BEGIN Study material

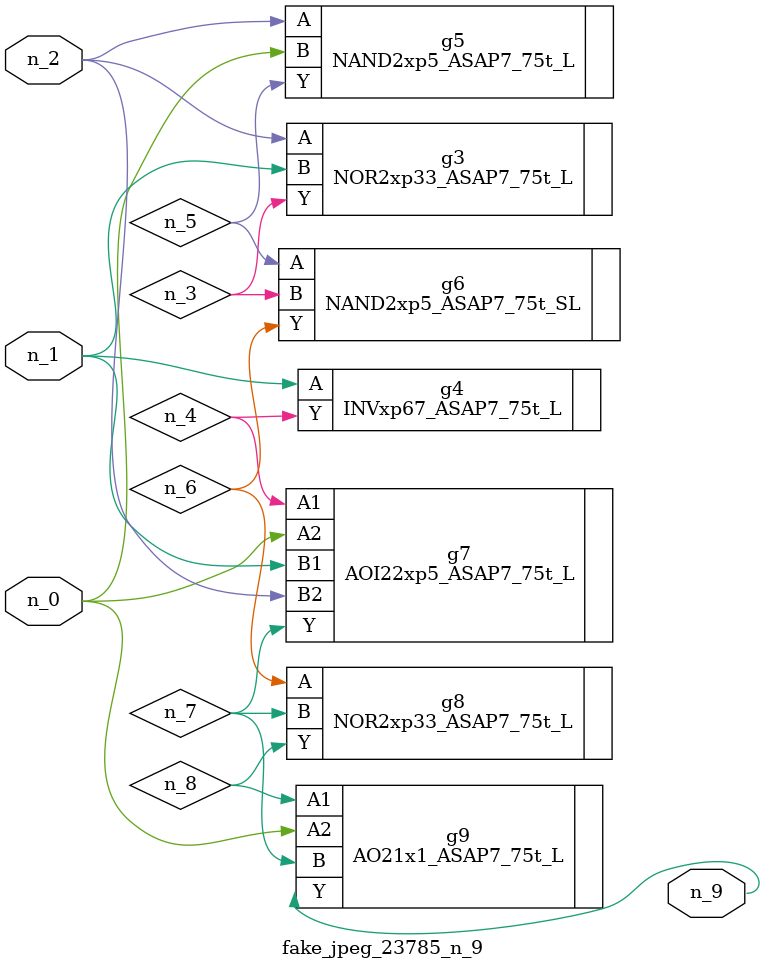
<source format=v>
module fake_jpeg_23785_n_9 (n_0, n_2, n_1, n_9);

input n_0;
input n_2;
input n_1;

output n_9;

wire n_3;
wire n_4;
wire n_8;
wire n_6;
wire n_5;
wire n_7;

NOR2xp33_ASAP7_75t_L g3 ( 
.A(n_2),
.B(n_1),
.Y(n_3)
);

INVxp67_ASAP7_75t_L g4 ( 
.A(n_1),
.Y(n_4)
);

NAND2xp5_ASAP7_75t_L g5 ( 
.A(n_2),
.B(n_0),
.Y(n_5)
);

NAND2xp5_ASAP7_75t_SL g6 ( 
.A(n_5),
.B(n_3),
.Y(n_6)
);

NOR2xp33_ASAP7_75t_L g8 ( 
.A(n_6),
.B(n_7),
.Y(n_8)
);

AOI22xp5_ASAP7_75t_L g7 ( 
.A1(n_4),
.A2(n_0),
.B1(n_1),
.B2(n_2),
.Y(n_7)
);

AO21x1_ASAP7_75t_L g9 ( 
.A1(n_8),
.A2(n_0),
.B(n_7),
.Y(n_9)
);


endmodule
</source>
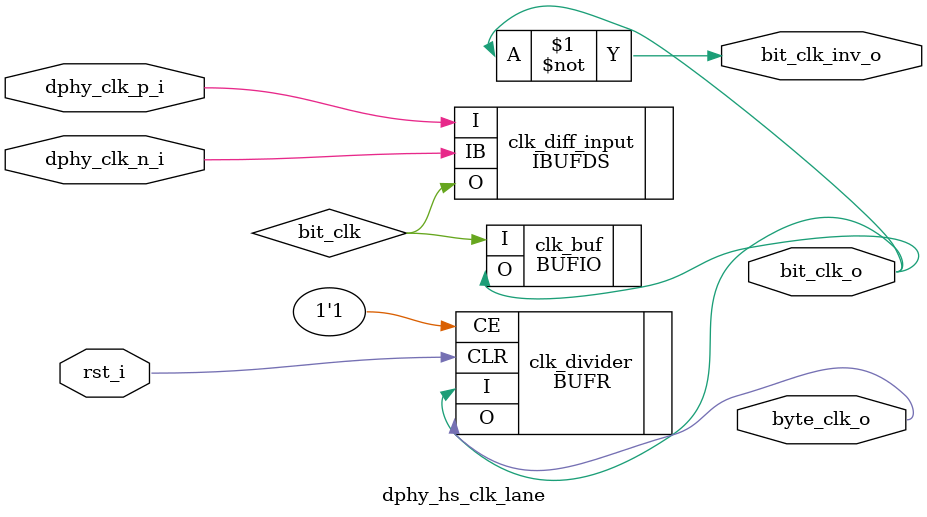
<source format=sv>
module dphy_hs_clk_lane 
(
  input        dphy_clk_p_i,
  input        dphy_clk_n_i,
  input        rst_i,
  output logic bit_clk_o,
  output logic bit_clk_inv_o,
  output logic byte_clk_o
);

logic bit_clk;

// Convert input differnetial DDR DPHY clock to single-ended bit DDR clock.
IBUFDS #(
  .DIFF_TERM    ( 1            ),
  .IBUF_LOW_PWR ( 0            ),
  .IOSTANDARD   ( "DEFAULT"    )
) clk_diff_input (
  .O            ( bit_clk      ),
  .I            ( dphy_clk_p_i ),
  .IB           ( dphy_clk_n_i )
);

// Passes our single-ended bit DDR clock to clock distribution circuit.
BUFIO clk_buf (
  .O ( bit_clk_o ),
  .I ( bit_clk   )
);

// Create another clock divided by 4, which is byte clock
BUFR #(
  .BUFR_DIVIDE ( "4"        ),
  .SIM_DEVICE  ( "7SERIES"  )
) clk_divider (
  .O           ( byte_clk_o ),
  .CE          ( 1'b1       ),
  .CLR         ( rst_i      ),
  .I           ( bit_clk_o  )
);

// Is needed by ISERDESE2 in data lane PHY
assign bit_clk_inv_o = ~bit_clk_o;

endmodule

</source>
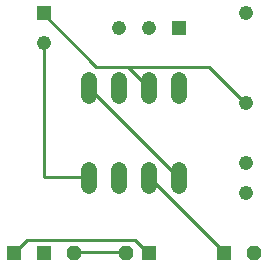
<source format=gbl>
G75*
G70*
%OFA0B0*%
%FSLAX24Y24*%
%IPPOS*%
%LPD*%
%AMOC8*
5,1,8,0,0,1.08239X$1,22.5*
%
%ADD10C,0.0520*%
%ADD11R,0.0476X0.0476*%
%ADD12OC8,0.0476*%
%ADD13C,0.0476*%
%ADD14C,0.0100*%
D10*
X003601Y003341D02*
X003601Y003861D01*
X004601Y003861D02*
X004601Y003341D01*
X005601Y003341D02*
X005601Y003861D01*
X006601Y003861D02*
X006601Y003341D01*
X006601Y006341D02*
X006601Y006861D01*
X005601Y006861D02*
X005601Y006341D01*
X004601Y006341D02*
X004601Y006861D01*
X003601Y006861D02*
X003601Y006341D01*
D11*
X001101Y001101D03*
X002101Y001101D03*
X005601Y001101D03*
X008101Y001101D03*
X006601Y008601D03*
X002101Y009101D03*
D12*
X003101Y001101D03*
X004851Y001101D03*
X009101Y001101D03*
D13*
X008851Y003101D03*
X008851Y004101D03*
X008851Y006101D03*
X005601Y008601D03*
X004601Y008601D03*
X002101Y008101D03*
X008851Y009101D03*
D14*
X007621Y007301D02*
X004901Y007301D01*
X005601Y006601D01*
X004901Y007301D02*
X003861Y007301D01*
X002101Y009061D01*
X002101Y009101D01*
X002101Y008101D02*
X002101Y003621D01*
X003541Y003621D01*
X003601Y003601D01*
X005601Y003601D02*
X005621Y003541D01*
X005701Y003541D01*
X008101Y001141D01*
X008101Y001101D01*
X005601Y001101D02*
X005541Y001141D01*
X005141Y001541D01*
X001541Y001541D01*
X001101Y001101D01*
X003101Y001101D02*
X003141Y001141D01*
X004821Y001141D01*
X004851Y001101D01*
X006601Y003601D02*
X003601Y006601D01*
X007621Y007301D02*
X008821Y006101D01*
X008851Y006101D01*
M02*

</source>
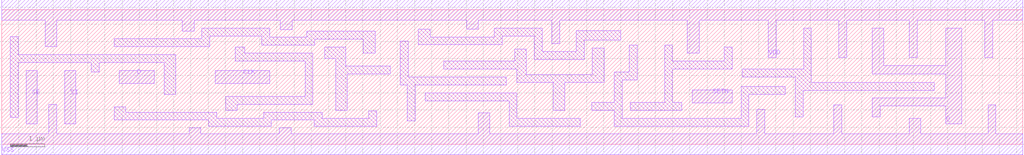
<source format=lef>
# Copyright 2022 GlobalFoundries PDK Authors
#
# Licensed under the Apache License, Version 2.0 (the "License");
# you may not use this file except in compliance with the License.
# You may obtain a copy of the License at
#
#      http://www.apache.org/licenses/LICENSE-2.0
#
# Unless required by applicable law or agreed to in writing, software
# distributed under the License is distributed on an "AS IS" BASIS,
# WITHOUT WARRANTIES OR CONDITIONS OF ANY KIND, either express or implied.
# See the License for the specific language governing permissions and
# limitations under the License.

MACRO gf180mcu_fd_sc_mcu7t5v0__sdffsnq_4
  CLASS core ;
  FOREIGN gf180mcu_fd_sc_mcu7t5v0__sdffsnq_4 0.0 0.0 ;
  ORIGIN 0 0 ;
  SYMMETRY X Y ;
  SITE GF018hv5v_mcu_sc7 ;
  SIZE 29.68 BY 3.92 ;
  PIN D
    DIRECTION INPUT ;
    ANTENNAGATEAREA 0.408 ;
    PORT
      LAYER METAL1 ;
        POLYGON 3.41 1.77 4.43 1.77 4.43 2.15 3.41 2.15  ;
    END
  END D
  PIN SE
    DIRECTION INPUT ;
    ANTENNAGATEAREA 0.816 ;
    PORT
      LAYER METAL1 ;
        POLYGON 0.705 0.595 1.03 0.595 1.03 2.15 0.705 2.15  ;
    END
  END SE
  PIN SETN
    DIRECTION INPUT ;
    ANTENNAGATEAREA 1.0805 ;
    PORT
      LAYER METAL1 ;
        POLYGON 20.075 1.21 21.23 1.21 21.23 1.59 20.075 1.59  ;
    END
  END SETN
  PIN SI
    DIRECTION INPUT ;
    ANTENNAGATEAREA 0.408 ;
    PORT
      LAYER METAL1 ;
        POLYGON 1.825 0.595 2.15 0.595 2.15 2.15 1.825 2.15  ;
    END
  END SI
  PIN CLK
    DIRECTION INPUT ;
    USE clock ;
    ANTENNAGATEAREA 0.6865 ;
    PORT
      LAYER METAL1 ;
        POLYGON 6.21 1.77 7.79 1.77 7.79 2.15 6.21 2.15  ;
    END
  END CLK
  PIN Q
    DIRECTION OUTPUT ;
    ANTENNADIFFAREA 2.3055 ;
    PORT
      LAYER METAL1 ;
        POLYGON 25.31 2.055 27.105 2.055 27.44 2.055 27.44 1.345 25.31 1.345 25.31 0.805 25.54 0.805 25.54 1.115 27.44 1.115 27.44 0.595 27.91 0.595 27.91 3.38 27.44 3.38 27.44 2.29 27.105 2.29 25.64 2.29 25.64 3.38 25.31 3.38  ;
    END
  END Q
  PIN VDD
    DIRECTION INOUT ;
    USE power ;
    SHAPE ABUTMENT ;
    PORT
      LAYER METAL1 ;
        POLYGON 0 3.62 1.26 3.62 1.26 2.845 1.6 2.845 1.6 3.62 5.25 3.62 5.25 3.305 5.59 3.305 5.59 3.62 8.1 3.62 8.1 3.35 8.44 3.35 8.44 3.62 10.85 3.62 11.29 3.62 13.51 3.62 13.51 3.36 13.85 3.36 13.85 3.62 15.985 3.62 15.985 2.93 16.215 2.93 16.215 3.62 17.99 3.62 19.93 3.62 19.93 2.66 20.27 2.66 20.27 3.62 21.235 3.62 22.285 3.62 22.285 2.53 22.515 2.53 22.515 3.62 24.325 3.62 24.325 2.53 24.555 2.53 24.555 3.62 26.38 3.62 26.38 2.53 26.61 2.53 26.61 3.62 27.105 3.62 28.57 3.62 28.57 2.53 28.8 2.53 28.8 3.62 29.68 3.62 29.68 4.22 27.105 4.22 21.235 4.22 17.99 4.22 11.29 4.22 10.85 4.22 0 4.22  ;
    END
  END VDD
  PIN VSS
    DIRECTION INOUT ;
    USE ground ;
    SHAPE ABUTMENT ;
    PORT
      LAYER METAL1 ;
        POLYGON 0 -0.3 29.68 -0.3 29.68 0.3 28.9 0.3 28.9 1.145 28.67 1.145 28.67 0.3 26.715 0.3 26.715 0.75 26.375 0.75 26.375 0.3 24.42 0.3 24.42 1.145 24.19 1.145 24.19 0.3 22.18 0.3 22.18 1.02 21.95 1.02 21.95 0.3 14.19 0.3 14.19 0.915 13.85 0.915 13.85 0.3 8.41 0.3 8.41 0.475 8.07 0.475 8.07 0.3 5.79 0.3 5.79 0.475 5.45 0.475 5.45 0.3 1.595 0.3 1.595 1.16 1.365 1.16 1.365 0.3 0 0.3  ;
    END
  END VSS
  OBS
      LAYER METAL1 ;
        POLYGON 0.245 0.78 0.475 0.78 0.475 2.385 2.6 2.385 2.6 2.105 2.83 2.105 2.83 2.385 4.725 2.385 4.725 1.455 5.065 1.455 5.065 2.615 0.475 2.615 0.475 3.14 0.245 3.14  ;
        POLYGON 6.785 2.43 8.815 2.43 8.815 1.395 6.51 1.395 6.51 0.99 6.85 0.99 6.85 1.165 9.045 1.165 9.045 2.66 7.07 2.66 7.07 2.835 6.785 2.835  ;
        POLYGON 3.27 2.845 6.05 2.845 6.05 3.16 7.56 3.16 7.56 2.89 9.095 2.89 9.095 3.065 10.51 3.065 10.51 2.655 10.85 2.655 10.85 3.295 8.865 3.295 8.865 3.12 7.79 3.12 7.79 3.39 5.82 3.39 5.82 3.075 3.27 3.075  ;
        POLYGON 3.27 0.705 6.02 0.705 6.02 0.53 7.84 0.53 7.84 0.705 9.085 0.705 9.085 0.53 10.895 0.53 10.895 0.97 10.665 0.97 10.665 0.76 9.315 0.76 9.315 0.935 7.61 0.935 7.61 0.76 6.25 0.76 6.25 0.935 3.61 0.935 3.61 1.095 3.27 1.095  ;
        POLYGON 9.395 2.495 9.71 2.495 9.71 0.99 10.05 0.99 10.05 2.045 11.29 2.045 11.29 2.28 9.995 2.28 9.995 2.835 9.395 2.835  ;
        POLYGON 11.585 1.725 11.785 1.725 11.785 0.68 12.015 0.68 12.015 1.725 14.67 1.725 14.67 1.96 11.815 1.96 11.815 3.015 11.585 3.015  ;
        POLYGON 12.31 1.26 14.745 1.26 14.745 0.53 16.81 0.53 16.81 0.76 14.975 0.76 14.975 1.495 12.31 1.495  ;
        POLYGON 12.85 2.19 14.965 2.19 14.965 1.805 16.03 1.805 16.03 0.99 16.37 0.99 16.37 1.805 17.51 1.805 17.51 2.81 17.17 2.81 17.17 2.04 15.25 2.04 15.25 2.78 14.91 2.78 14.91 2.425 12.85 2.425  ;
        POLYGON 12.11 2.9 14.55 2.9 14.55 3.16 15.48 3.16 15.48 2.465 16.93 2.465 16.93 3.04 17.99 3.04 17.99 3.31 16.7 3.31 16.7 2.7 15.71 2.7 15.71 3.39 14.32 3.39 14.32 3.13 12.45 3.13 12.45 3.355 12.11 3.355  ;
        POLYGON 19.495 2.2 21.235 2.2 21.235 2.835 21.005 2.835 21.005 2.43 19.495 2.43 19.495 2.89 19.265 2.89 19.265 1.22 18.27 1.22 18.27 0.99 19.77 0.99 19.77 1.22 19.495 1.22  ;
        POLYGON 17.15 0.99 17.81 0.99 17.81 0.53 21.72 0.53 21.72 1.45 22.775 1.45 22.775 1.685 21.49 1.685 21.49 0.76 18.04 0.76 18.04 1.875 18.475 1.875 18.475 2.89 18.245 2.89 18.245 2.105 17.81 2.105 17.81 1.22 17.15 1.22  ;
        POLYGON 21.53 1.965 23.07 1.965 23.07 0.805 23.3 0.805 23.3 1.575 27.105 1.575 27.105 1.805 23.535 1.805 23.535 3.38 23.305 3.38 23.305 2.195 21.53 2.195  ;
  END
END gf180mcu_fd_sc_mcu7t5v0__sdffsnq_4

</source>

END Study material

Assignment.
Count how many of the lines in the material include the word "clock", and state that number without anything else.

Expected answer.
4